I am trying to understand why $\mathfrak s \leq \mathfrak d$. Can anyone state a proof of it? I have a proof , which I don't understand yet. My question regarding that proof is here below:
At the begining of the proof, for every strictly increasing function, $f \in \omega^\omega$, with $f(0) > 0$, a set $\sigma_f$ is defined as follows:
$\sigma_f = \bigcup\{[f^{2n}(0),f^{2n+1}(0));n \in \omega\}$.
My question is: Why is $\sigma_f$ defined this way?
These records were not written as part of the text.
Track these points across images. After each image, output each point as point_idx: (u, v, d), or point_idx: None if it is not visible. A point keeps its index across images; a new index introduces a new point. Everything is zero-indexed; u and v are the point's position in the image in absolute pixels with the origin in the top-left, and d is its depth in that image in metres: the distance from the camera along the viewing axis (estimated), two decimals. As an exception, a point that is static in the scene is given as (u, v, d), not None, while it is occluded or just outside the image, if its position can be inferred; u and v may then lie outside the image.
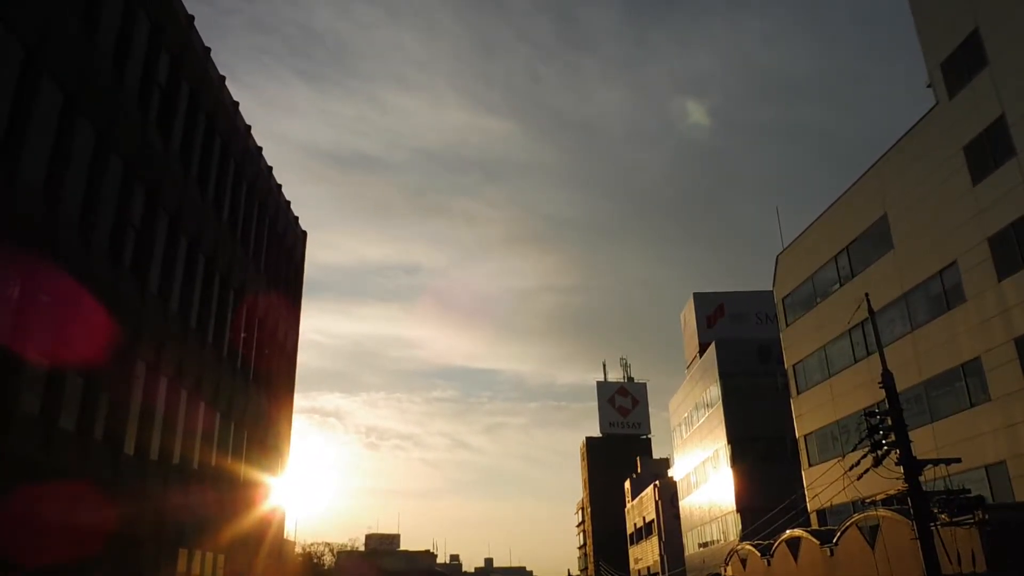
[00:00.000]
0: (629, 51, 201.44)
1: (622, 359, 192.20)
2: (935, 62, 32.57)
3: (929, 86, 33.16)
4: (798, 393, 45.82)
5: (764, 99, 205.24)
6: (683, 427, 75.17)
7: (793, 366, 46.65)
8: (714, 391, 62.43)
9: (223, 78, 29.08)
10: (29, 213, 16.07)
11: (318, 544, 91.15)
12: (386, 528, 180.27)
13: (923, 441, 30.62)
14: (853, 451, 29.06)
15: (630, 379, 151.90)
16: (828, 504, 39.77)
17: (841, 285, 40.56)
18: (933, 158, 32.66)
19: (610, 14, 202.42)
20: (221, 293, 28.83)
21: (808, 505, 43.10)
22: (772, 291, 50.35)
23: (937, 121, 32.53)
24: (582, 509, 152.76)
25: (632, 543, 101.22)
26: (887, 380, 22.44)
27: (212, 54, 27.64)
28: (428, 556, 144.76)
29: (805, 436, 44.72)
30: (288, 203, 39.04)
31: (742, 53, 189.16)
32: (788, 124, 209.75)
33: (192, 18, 25.45)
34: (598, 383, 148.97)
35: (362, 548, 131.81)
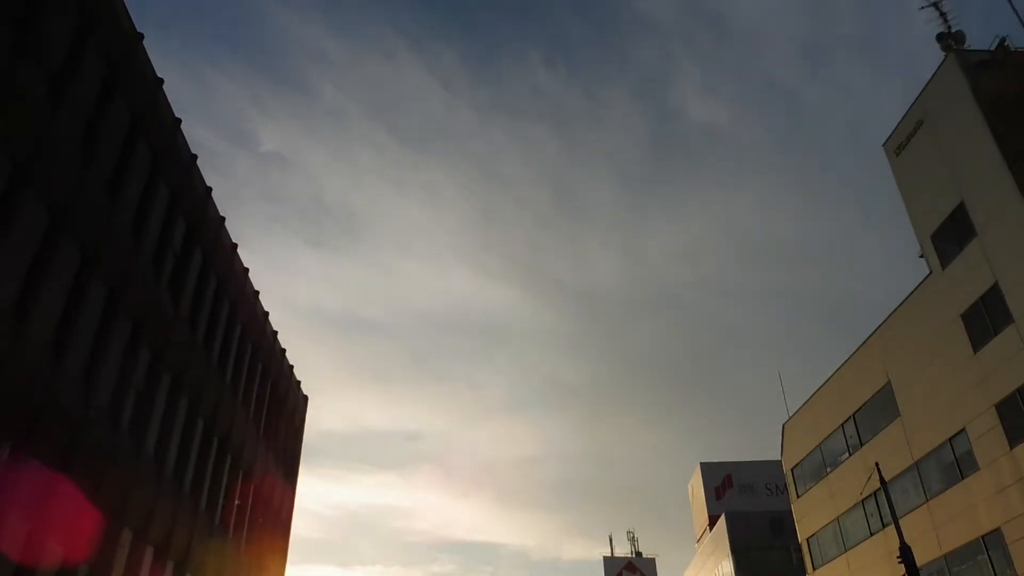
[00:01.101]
0: (626, 220, 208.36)
1: (629, 532, 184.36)
2: (925, 234, 33.64)
3: (921, 256, 34.07)
4: (814, 569, 43.67)
5: (758, 264, 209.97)
6: (695, 607, 71.03)
7: (807, 540, 44.77)
8: (726, 567, 59.62)
9: (235, 245, 30.04)
10: (33, 369, 16.11)
11: None
12: None
13: (950, 622, 28.80)
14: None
15: (638, 554, 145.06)
16: None
17: (850, 454, 39.70)
18: (932, 326, 32.98)
19: (607, 185, 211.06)
20: (218, 457, 28.29)
21: None
22: (780, 460, 49.25)
23: (932, 290, 33.14)
24: None
25: None
26: (906, 556, 21.49)
27: (226, 222, 28.72)
28: None
29: (824, 617, 42.15)
30: (291, 367, 39.12)
31: (735, 219, 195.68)
32: (784, 288, 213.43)
33: (210, 189, 26.66)
34: (604, 558, 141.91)
35: None
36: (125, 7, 19.91)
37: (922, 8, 35.17)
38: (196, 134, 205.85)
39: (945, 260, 32.27)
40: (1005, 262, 28.44)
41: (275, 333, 36.09)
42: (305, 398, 42.70)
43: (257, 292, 33.19)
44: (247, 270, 31.65)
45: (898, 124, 35.76)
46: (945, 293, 32.05)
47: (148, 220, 21.70)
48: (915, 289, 34.48)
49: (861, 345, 39.16)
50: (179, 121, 23.77)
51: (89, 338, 18.68)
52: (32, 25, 15.77)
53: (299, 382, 40.76)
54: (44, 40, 16.34)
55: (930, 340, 33.00)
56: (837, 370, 41.76)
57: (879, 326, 37.55)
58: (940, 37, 34.49)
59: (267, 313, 34.64)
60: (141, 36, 20.66)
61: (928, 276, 33.53)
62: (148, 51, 21.32)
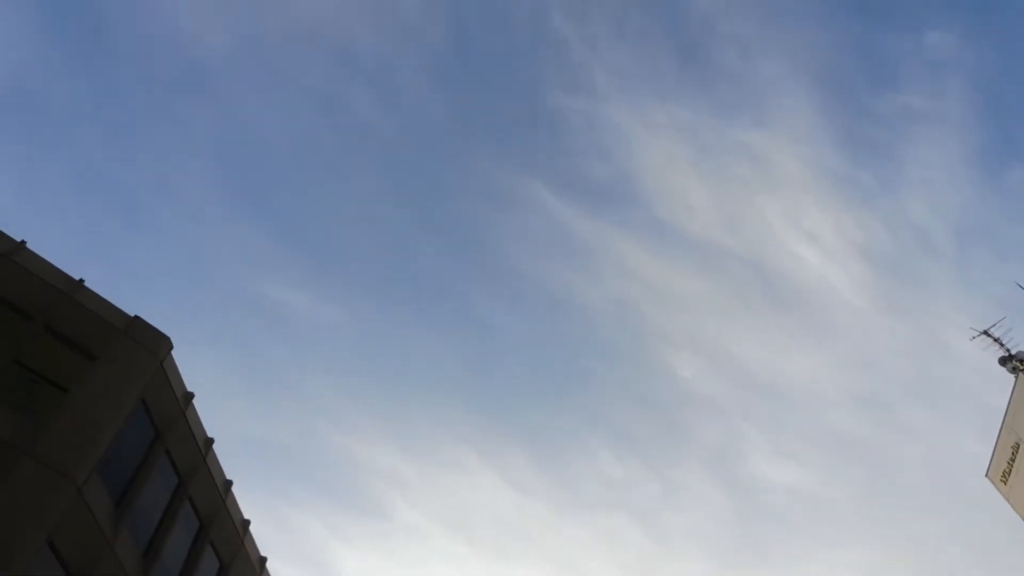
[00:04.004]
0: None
1: None
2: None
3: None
4: None
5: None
6: None
7: None
8: None
9: None
10: None
11: None
12: None
13: None
14: None
15: None
16: None
17: None
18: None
19: (698, 560, 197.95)
20: None
21: None
22: None
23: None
24: None
25: None
26: None
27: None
28: None
29: None
30: None
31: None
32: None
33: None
34: None
35: None
36: (217, 462, 21.60)
37: (973, 339, 35.75)
38: (280, 570, 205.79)
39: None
40: None
41: None
42: None
43: None
44: None
45: (993, 453, 34.30)
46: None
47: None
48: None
49: None
50: (264, 560, 24.20)
51: None
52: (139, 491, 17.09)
53: None
54: (146, 503, 17.57)
55: None
56: None
57: None
58: (1003, 361, 34.63)
59: None
60: (230, 483, 22.07)
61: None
62: (235, 496, 22.59)
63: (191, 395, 20.22)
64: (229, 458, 22.65)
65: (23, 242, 18.18)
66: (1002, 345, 35.12)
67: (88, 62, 62.95)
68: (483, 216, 79.03)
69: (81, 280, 18.66)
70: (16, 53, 58.15)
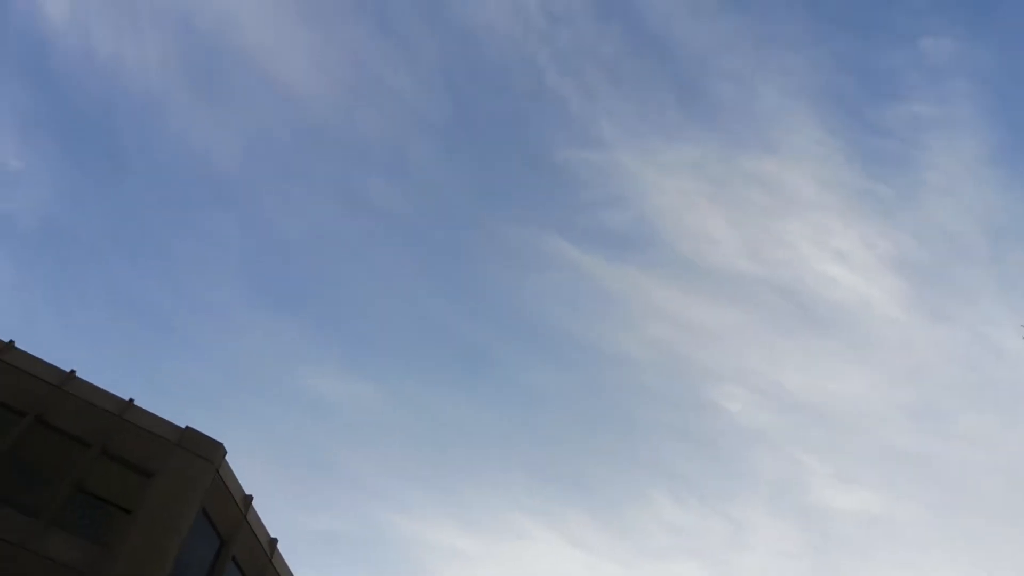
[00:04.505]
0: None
1: None
2: None
3: None
4: None
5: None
6: None
7: None
8: None
9: None
10: None
11: None
12: None
13: None
14: None
15: None
16: None
17: None
18: None
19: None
20: None
21: None
22: None
23: None
24: None
25: None
26: None
27: None
28: None
29: None
30: None
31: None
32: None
33: None
34: None
35: None
36: (284, 561, 21.59)
37: None
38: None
39: None
40: None
41: None
42: None
43: None
44: None
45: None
46: None
47: None
48: None
49: None
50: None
51: None
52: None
53: None
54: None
55: None
56: None
57: None
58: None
59: None
60: (299, 582, 21.98)
61: None
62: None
63: (250, 497, 20.37)
64: (292, 555, 22.67)
65: (72, 372, 18.70)
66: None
67: (110, 190, 65.15)
68: (509, 278, 79.43)
69: (131, 400, 19.08)
70: (44, 191, 60.46)
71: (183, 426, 19.31)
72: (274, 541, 21.28)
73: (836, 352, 78.91)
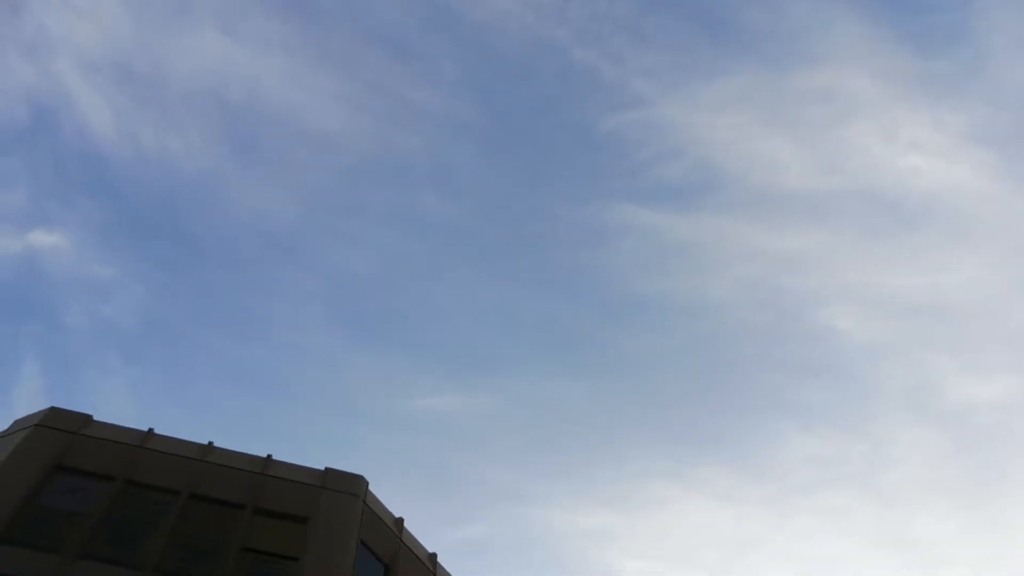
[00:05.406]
0: None
1: None
2: None
3: None
4: None
5: None
6: None
7: None
8: None
9: None
10: None
11: None
12: None
13: None
14: None
15: None
16: None
17: None
18: None
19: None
20: None
21: None
22: None
23: None
24: None
25: None
26: None
27: None
28: None
29: None
30: None
31: None
32: None
33: None
34: None
35: None
36: (448, 573, 22.18)
37: None
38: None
39: None
40: None
41: None
42: None
43: None
44: None
45: None
46: None
47: None
48: None
49: None
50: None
51: None
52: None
53: None
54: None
55: None
56: None
57: None
58: None
59: None
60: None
61: None
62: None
63: (401, 520, 20.99)
64: (451, 566, 23.21)
65: (210, 443, 19.67)
66: None
67: (190, 271, 68.12)
68: (584, 257, 79.16)
69: (269, 456, 19.93)
70: (135, 289, 63.64)
71: (322, 468, 20.06)
72: (434, 556, 21.86)
73: (936, 243, 75.72)
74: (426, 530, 22.64)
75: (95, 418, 19.50)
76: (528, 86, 77.07)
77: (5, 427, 19.47)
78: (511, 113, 77.87)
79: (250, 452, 20.04)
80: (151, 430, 19.51)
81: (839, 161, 75.11)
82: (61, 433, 18.73)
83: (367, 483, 20.11)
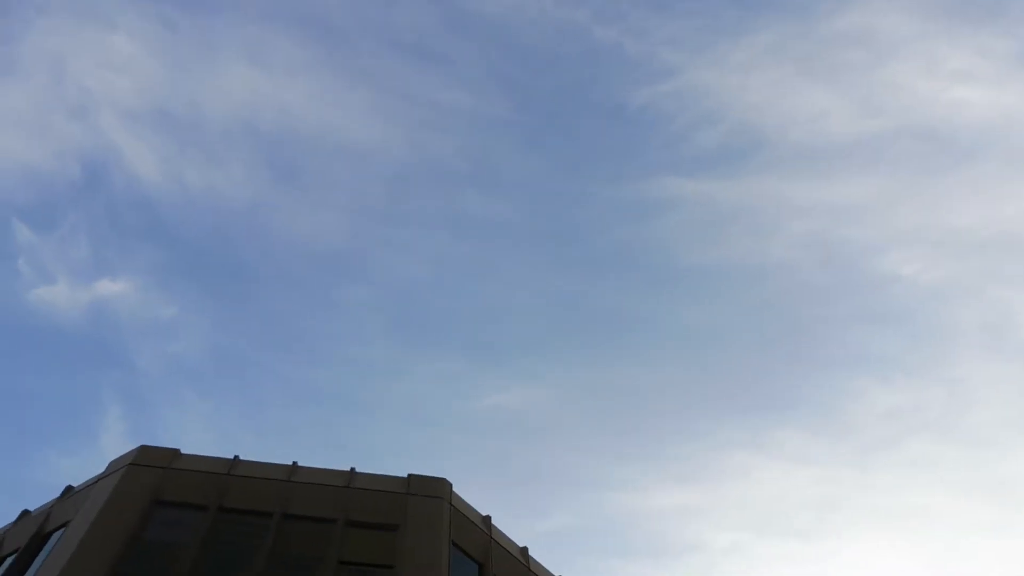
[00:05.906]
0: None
1: None
2: None
3: None
4: None
5: None
6: None
7: None
8: None
9: None
10: None
11: None
12: None
13: None
14: None
15: None
16: None
17: None
18: None
19: None
20: None
21: None
22: None
23: None
24: None
25: None
26: None
27: None
28: None
29: None
30: None
31: None
32: None
33: None
34: None
35: None
36: (542, 566, 22.31)
37: None
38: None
39: None
40: None
41: None
42: None
43: None
44: None
45: None
46: None
47: None
48: None
49: None
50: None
51: None
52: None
53: None
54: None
55: None
56: None
57: None
58: None
59: None
60: (561, 579, 22.62)
61: None
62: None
63: (489, 518, 21.17)
64: (543, 558, 23.33)
65: (295, 463, 20.11)
66: None
67: (249, 301, 69.71)
68: (635, 234, 78.60)
69: (352, 468, 20.29)
70: (200, 324, 65.36)
71: (405, 475, 20.35)
72: (525, 549, 21.99)
73: (995, 173, 73.12)
74: (513, 525, 22.81)
75: (182, 451, 20.11)
76: (554, 72, 76.76)
77: (101, 470, 20.21)
78: (541, 102, 77.65)
79: (334, 467, 20.43)
80: (236, 457, 20.03)
81: (882, 103, 73.03)
82: (154, 469, 19.36)
83: (451, 485, 20.34)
Why isn't it possible to define it ths way: $\sigma_f = \bigcup\{[f(2n),f(2n+1));n \in \omega\}$?
Here is the Proof: 
Definitions: $\mathfrak s$ is the splitting number which is the smallest cardinality of any splitting family.
A splitting family is a family $\mathcal L \subseteq [\omega]^\omega$ such that each set $y \in [\omega]^\omega$ is split by at least one $x \in \mathcal L$. Also, a set $x \subseteq \omega \space$ splits an infinite set $y \in [\omega]^\omega$ if both $y \cap x$ and $y\setminus x$ are infinite.
A familly $\mathcal D \subseteq \omega^\omega$ is dominating, if for each $f \in \omega^\omega$, there is $g \in \mathcal D$ with $f \leq^*g$. The dominating number $\mathfrak d$, is the smallest cardinality of any dominating family, $\mathfrak d = min \{|\mathcal D|; \mathcal D \space is \space dominating\}$
Thank you, Shir
You could define $\sigma_f$ in the way you suggest, but then you'd have to use a more complicated $f$ later in the proof.
The point of the given definition is that when you apply $f$ to any number in one of the intervals $[f^{2n}(0),f^{2n+1}(0))$ that constitute $\sigma_f$, you get a result in the interval $[f^{2n+1}(0),f^{2n+2}(0))$ that is disjoint from $\sigma_f$. That's the essential ingredient in showing that any infinite set will (for a suitable $f$ as described in the proof), from some point on, meet all of the intervals (the ones in $\sigma_f$ as well as the ones disjoint from $\sigma_f$) and will therefore be split by $\sigma_f$.